1641 – Born on September 5th in Paris, France. An English statesman who was one of the most influential advisers during the reigns of Charles II, James II, and William III. His ability to shift allegiances was both the secret of his success and the cause of his unpopularity.
1679 – Spencer was the only son and heir of the 1st Earl of Sunderland, and he became secretary of state.
1681 – In January, he was dismissed from office for voting to exclude Charles II’s Roman Catholic brother James, Duke of York (later King James II), from the succession.
1683 – He was reinstated as secretary of state in January and became the architect of Charles’s pro-French foreign policy. Although he served as chief minister under King James II, Sunderland could maintain his position only by acquiescing to the king’s pro-Catholic policies.
1688 – To win the queen’s support, he converted to Roman Catholicism in June, but in October he was dismissed in a desperate effort by James to regain popular support.

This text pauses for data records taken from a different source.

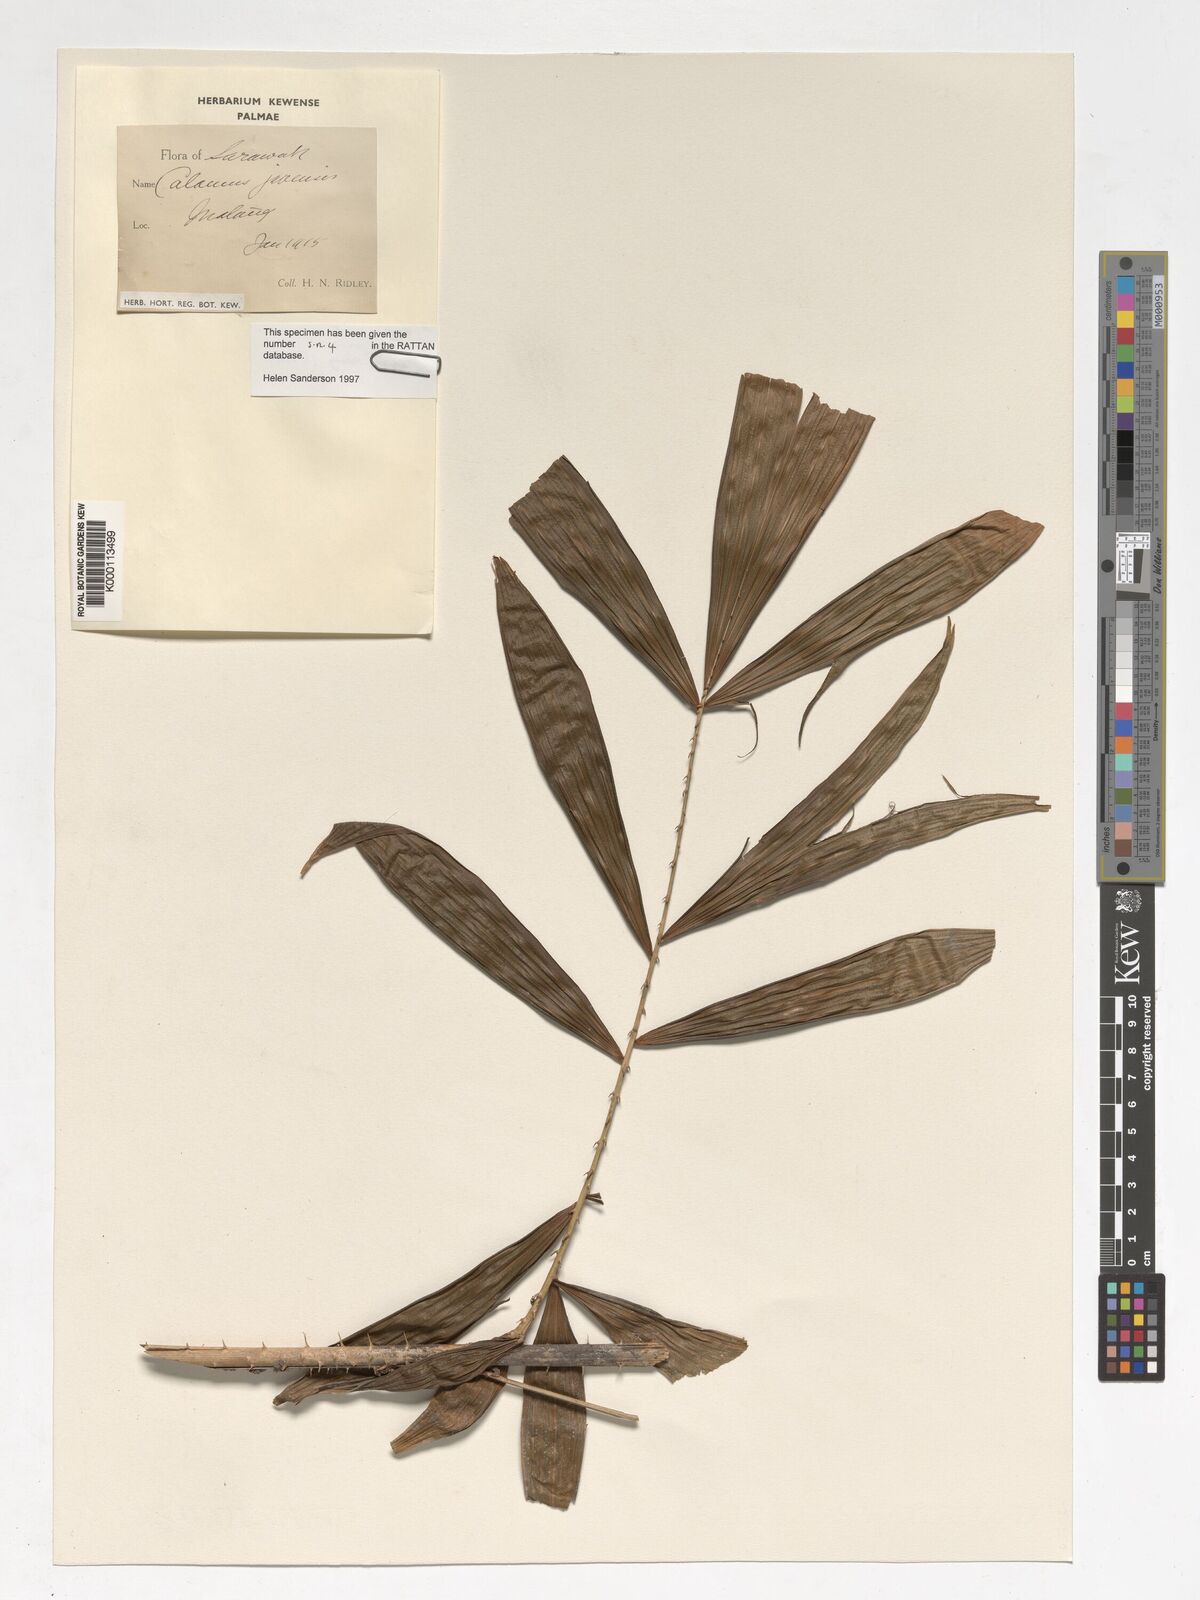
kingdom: Plantae
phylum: Tracheophyta
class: Liliopsida
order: Arecales
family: Arecaceae
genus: Calamus
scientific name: Calamus javensis
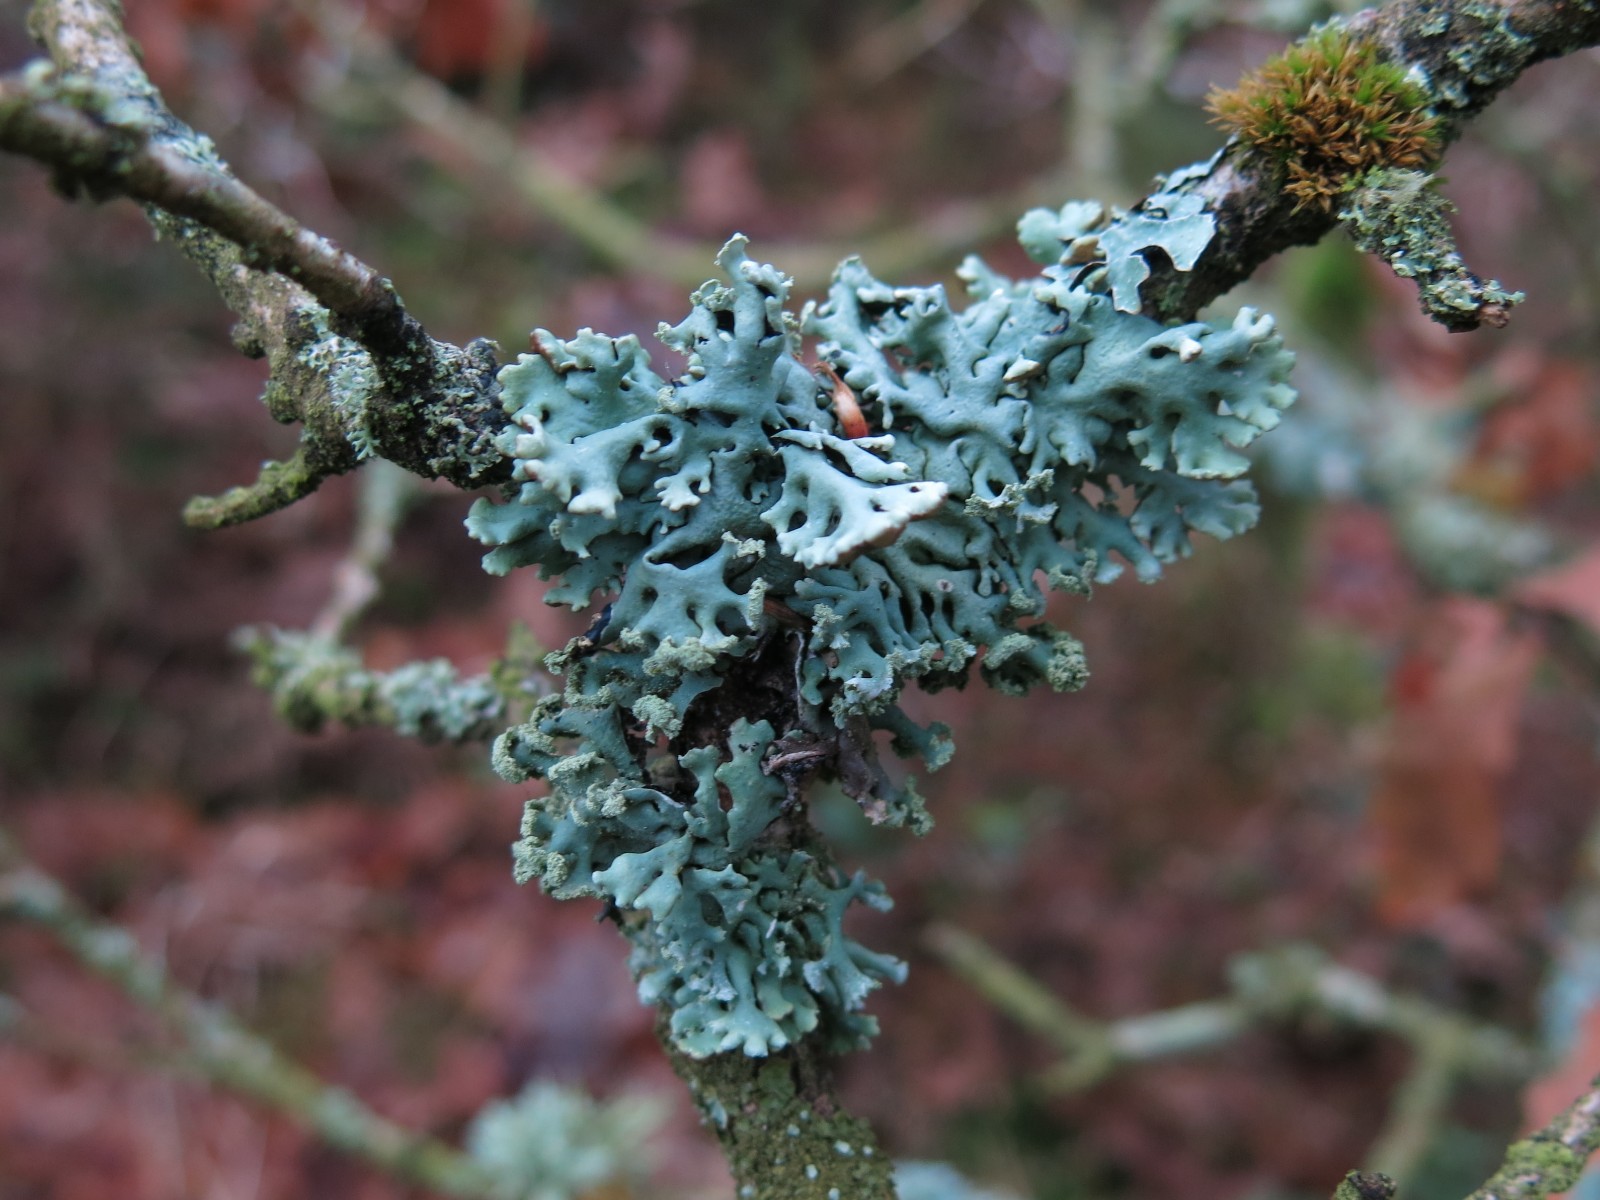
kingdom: Fungi
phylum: Ascomycota
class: Lecanoromycetes
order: Lecanorales
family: Parmeliaceae
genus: Hypogymnia
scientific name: Hypogymnia physodes
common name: almindelig kvistlav
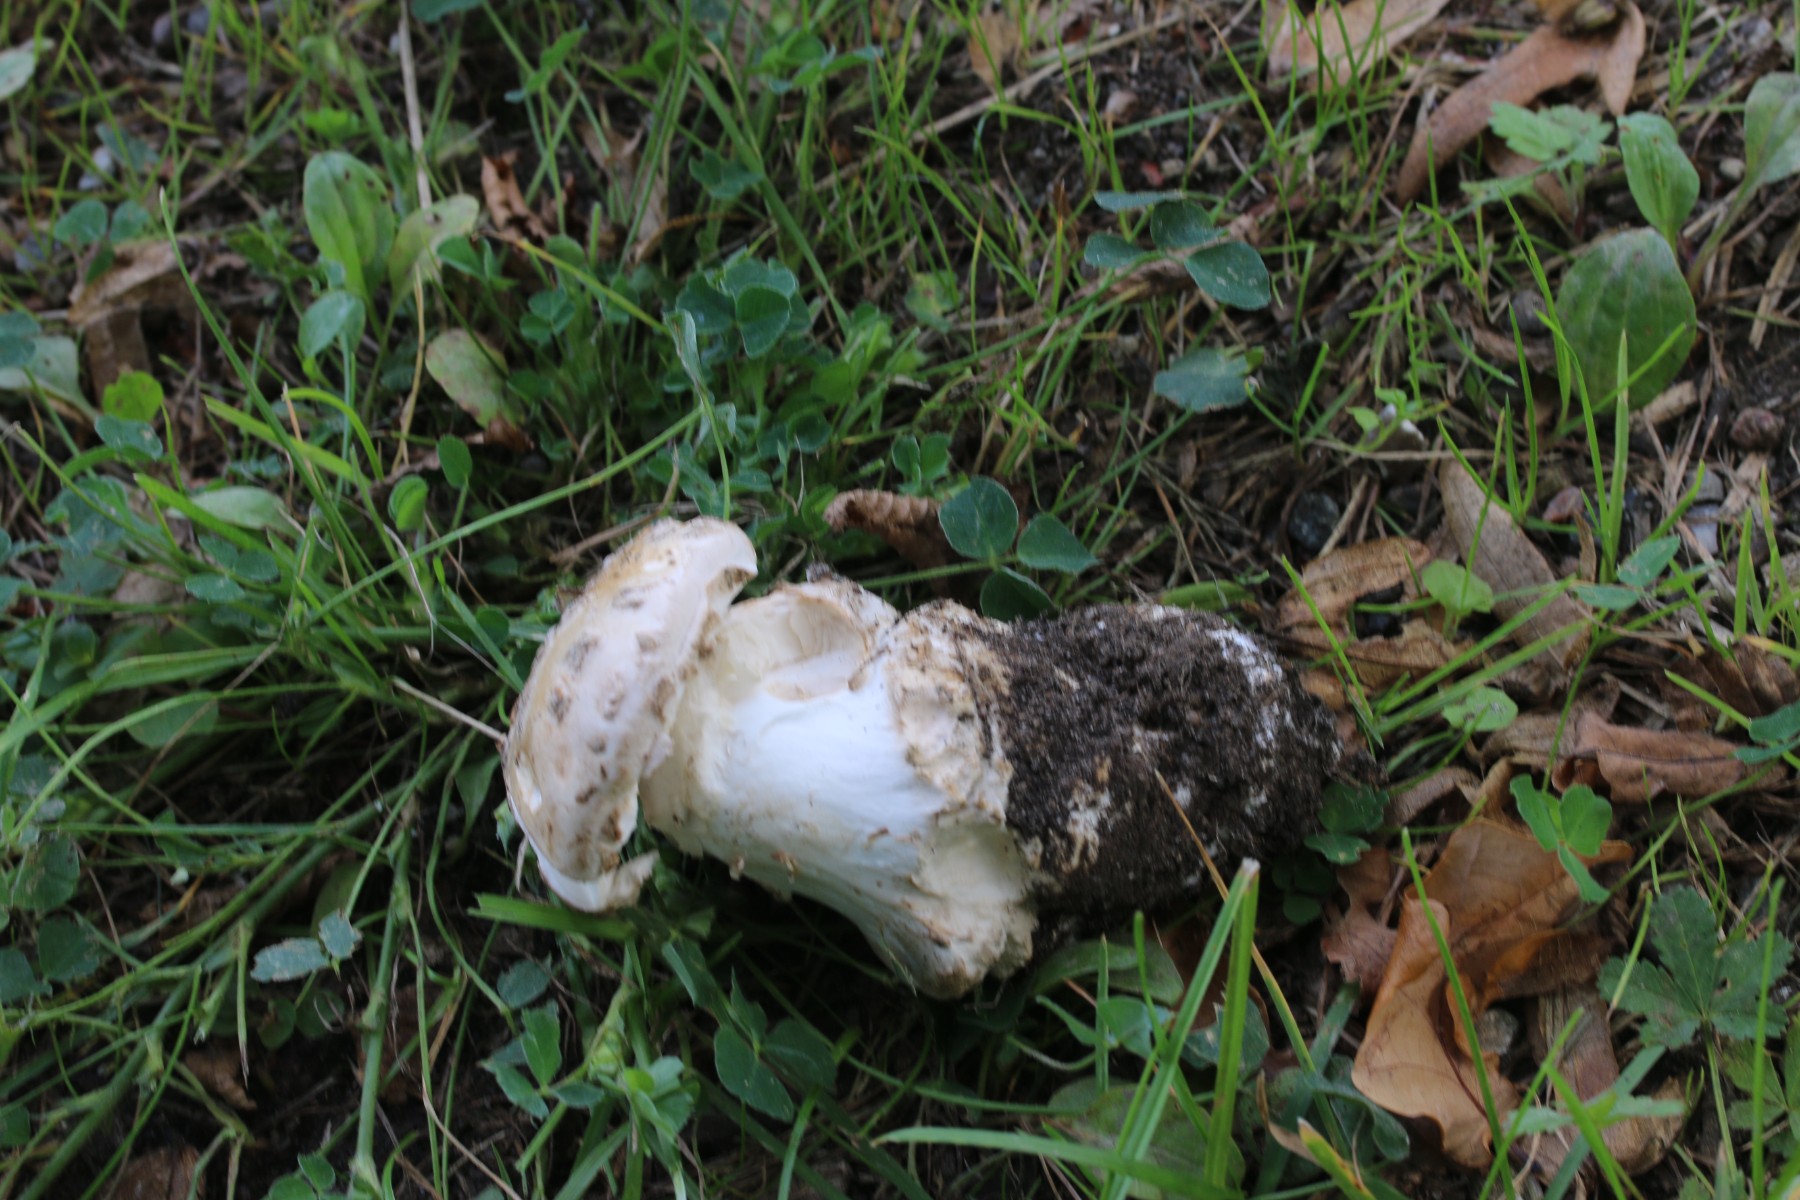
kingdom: Fungi
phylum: Basidiomycota
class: Agaricomycetes
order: Agaricales
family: Amanitaceae
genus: Amanita
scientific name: Amanita
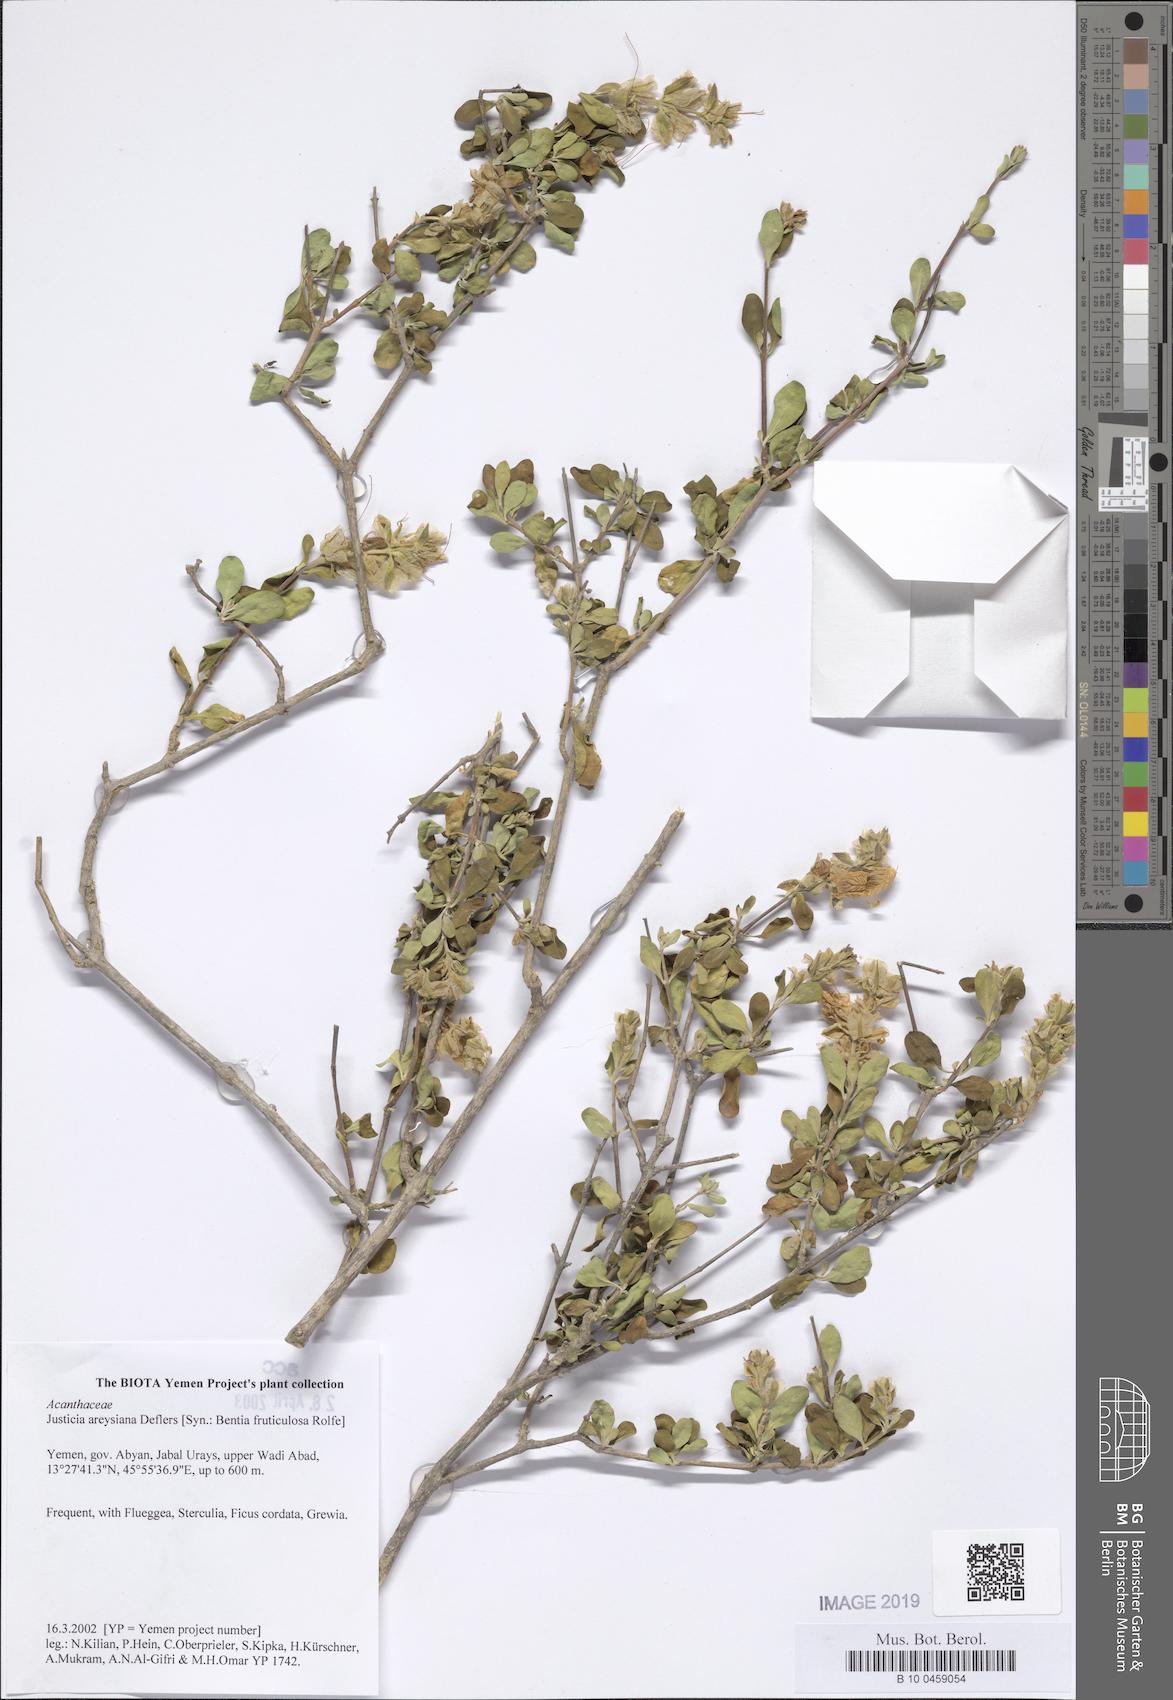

– When William of Orange (later King William III) seized power in the Revolution, Sunderland fled to the European continent.
1690 – Having renounced Roman Catholicism, he returned to England in May.
1692 – Within two years he had established himself as one of William III’s most valued political counselors and the principal intermediary between the king and Parliament.
1697 – William made him lord chamberlain in April, but parliamentary opposition (led by the Whig Junto) soon drove him out of office (December).
1702 – He died on September 28th in Althorp, Northamptonshire, England.